Crédit photo : Gabriel Talbot-Lachance

En juin dernier, la troupe La Vierge Folle nous avait offert une version écourtée de Viande, sa plus récente création, lors des Chantiers du Carrefour international de théâtre. Écrite et dirigée par Maxime Robin, la pièce est inspirée d'un événement survenu à sa complice Noémie O'Farell, actrice principale de cette création. La prémisse de leur démarche était de s'interroger et si possible d'amener l'horreur sur les planches, à l'image de ce qui se fait au cinéma. Une jeune femme ramène chez elle un homme croisé dans un bar, aucun nom, aucune information factuelle d'échangés qui pourrait les engager dans une véritable rencontre. Il y a bien la rencontre sensuelle et violente de la chair répondant à ses instincts primaux, mais en réalité, les deux âmes esseulées s'effleurent, s'esquivent, se refusent. On se cache pour mieux se préserver, puis un retournement de situation que nul n'aurait pu prévoir survient. Une troisième personne se mêle à l'histoire et brouille davantage les rôles que nous tentions d'attribuer aux personnages. Qui est la victime, le bourreau et le sauveur? Possèdent-ils chacun de ses aspects dépendant du point de vue?

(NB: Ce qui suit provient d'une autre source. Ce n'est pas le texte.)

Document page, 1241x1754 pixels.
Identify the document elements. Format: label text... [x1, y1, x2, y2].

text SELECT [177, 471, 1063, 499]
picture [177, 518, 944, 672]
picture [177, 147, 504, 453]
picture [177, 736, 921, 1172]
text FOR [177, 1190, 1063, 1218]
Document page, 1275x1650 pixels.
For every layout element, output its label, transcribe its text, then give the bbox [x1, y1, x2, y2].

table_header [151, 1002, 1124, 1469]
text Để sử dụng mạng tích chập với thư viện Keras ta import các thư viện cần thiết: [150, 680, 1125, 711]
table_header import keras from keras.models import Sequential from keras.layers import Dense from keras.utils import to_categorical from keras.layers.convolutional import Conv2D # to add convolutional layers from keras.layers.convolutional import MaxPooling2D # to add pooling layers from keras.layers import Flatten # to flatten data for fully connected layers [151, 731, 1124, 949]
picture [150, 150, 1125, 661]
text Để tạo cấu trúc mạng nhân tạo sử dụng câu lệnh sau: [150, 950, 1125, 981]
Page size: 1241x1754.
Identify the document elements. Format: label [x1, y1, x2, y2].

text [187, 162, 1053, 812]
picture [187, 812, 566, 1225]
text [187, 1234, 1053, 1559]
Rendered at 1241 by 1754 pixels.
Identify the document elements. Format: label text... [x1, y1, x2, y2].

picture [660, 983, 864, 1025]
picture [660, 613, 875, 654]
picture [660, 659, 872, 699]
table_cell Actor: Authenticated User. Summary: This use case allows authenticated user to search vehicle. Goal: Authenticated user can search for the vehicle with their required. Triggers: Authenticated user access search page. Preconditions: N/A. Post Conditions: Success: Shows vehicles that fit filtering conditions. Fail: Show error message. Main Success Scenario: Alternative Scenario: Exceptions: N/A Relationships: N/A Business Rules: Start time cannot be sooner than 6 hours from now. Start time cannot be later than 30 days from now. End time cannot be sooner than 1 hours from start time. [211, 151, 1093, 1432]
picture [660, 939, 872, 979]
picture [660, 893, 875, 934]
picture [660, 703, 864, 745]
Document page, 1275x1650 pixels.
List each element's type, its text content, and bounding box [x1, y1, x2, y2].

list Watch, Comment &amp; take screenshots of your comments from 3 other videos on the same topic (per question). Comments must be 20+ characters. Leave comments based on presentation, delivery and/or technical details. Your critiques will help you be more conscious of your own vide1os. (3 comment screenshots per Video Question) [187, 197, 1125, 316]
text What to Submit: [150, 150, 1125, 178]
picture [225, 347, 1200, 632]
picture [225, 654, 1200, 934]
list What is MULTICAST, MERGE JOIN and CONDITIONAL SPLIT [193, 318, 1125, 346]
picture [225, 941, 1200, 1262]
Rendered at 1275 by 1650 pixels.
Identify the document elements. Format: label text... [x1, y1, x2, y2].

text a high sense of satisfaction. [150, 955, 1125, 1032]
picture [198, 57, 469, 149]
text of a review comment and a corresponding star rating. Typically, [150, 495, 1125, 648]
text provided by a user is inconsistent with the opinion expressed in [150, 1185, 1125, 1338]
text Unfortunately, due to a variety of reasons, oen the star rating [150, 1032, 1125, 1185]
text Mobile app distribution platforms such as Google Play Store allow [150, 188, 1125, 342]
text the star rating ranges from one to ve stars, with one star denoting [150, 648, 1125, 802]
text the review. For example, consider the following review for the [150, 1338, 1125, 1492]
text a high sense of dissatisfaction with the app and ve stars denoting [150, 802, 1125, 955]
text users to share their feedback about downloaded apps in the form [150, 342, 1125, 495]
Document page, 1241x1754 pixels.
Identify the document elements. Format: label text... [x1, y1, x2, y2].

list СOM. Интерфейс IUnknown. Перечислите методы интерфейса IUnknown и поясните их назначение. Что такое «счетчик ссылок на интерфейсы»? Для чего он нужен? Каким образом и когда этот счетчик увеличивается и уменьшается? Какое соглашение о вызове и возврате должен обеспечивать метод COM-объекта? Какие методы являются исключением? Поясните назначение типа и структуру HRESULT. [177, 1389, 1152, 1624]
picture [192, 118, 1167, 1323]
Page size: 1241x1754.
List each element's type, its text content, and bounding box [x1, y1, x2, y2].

Viande transpose sur scène un triangle relationnel où se tissent aussi bien vérité et mensonges. À travers les dialogues sinueux, l'intégration de rappels du conte du Petit Chaperon rouge prend toute sa pertinence. Le loup se terre en chacun d'eux, prêt à dévorer la chair fraîche qui s'offre à lui. La chair chaude et vivante de la séduction, mais aussi la chair morte que l'on doit ingérer pour continuer d'exister. La jeune femme semble n'avoir aucune sortie de secours dans ce monde où elle ne peut conjuguer le regard des autres au besoin de se nourrir qui est pour elle un véritable problème. Entre sexe et bouffe, son rapport au corps s'en retrouve complètement biaisé, torturé.

Le texte de la pièce est très bien fignolé, solide, crédible, étonnant et émouvant. Le jeu est le grand élément réussi, les trois interprètes (Noémie O'Farell, Pier-Olivier Grondin et Jean-Michel Déry) s'en tirent admirablement bien. Seul petit bémol pour le personnage de Noémie, même si dans la première partie elle ne se montre qu'à demi et glisse dans les apparences, le revirement conduit vers un changement de jeu peut-être légèrement trop drastique. En fond de scène, le décor, constitué de dizaines de planches de bois noires disposées à la verticale rappelant une forêt sombre, est un peu trop oppressant, mais il apporte tout de même une ambiance intéressante qui nous éloigne du réalisme. Quant à elle, l'intégration vidéo est très ingénieuse, car le dessus de l'ilot de la cuisine est projeté sur le frigidaire, venant renforcer cette corrélation entre la chair dévorée au sens figuré ainsi qu'au sens propre.

La première partie, dense et fonctionnant très bien, aurait gagné à être développée davantage. Au niveau psychologique, pour que l'horreur prenne place, il aurait été encore plus efficace d'approfondir les relations que la femme entretient avec les deux hommes afin que la deuxième partie frappe encore plus fort. Tout se déroule très vite et l'horreur tient surtout dans les effets spéciaux que les créateurs ont imaginés ; le soir où j'ai vu le spectacle, ils ont été quelque peu dissouts par un élément technique qui n'a pas fonctionné et qui a dévoilé la supercherie.

La recherche effectuée pour le processus lui-même et le résultat sont à saluer grandement, Viande réussit à brouiller les pistes et à nous faire vivre une tension palpable. Mais pour la question de l'horreur, il serait peut-être plus sage de miser sur celle plus psychologique que visuelle, qui tient sur des éléments techniques difficiles à accepter au théâtre et dont les facteurs de risque d’un mauvais fonctionnement demeurent élevés.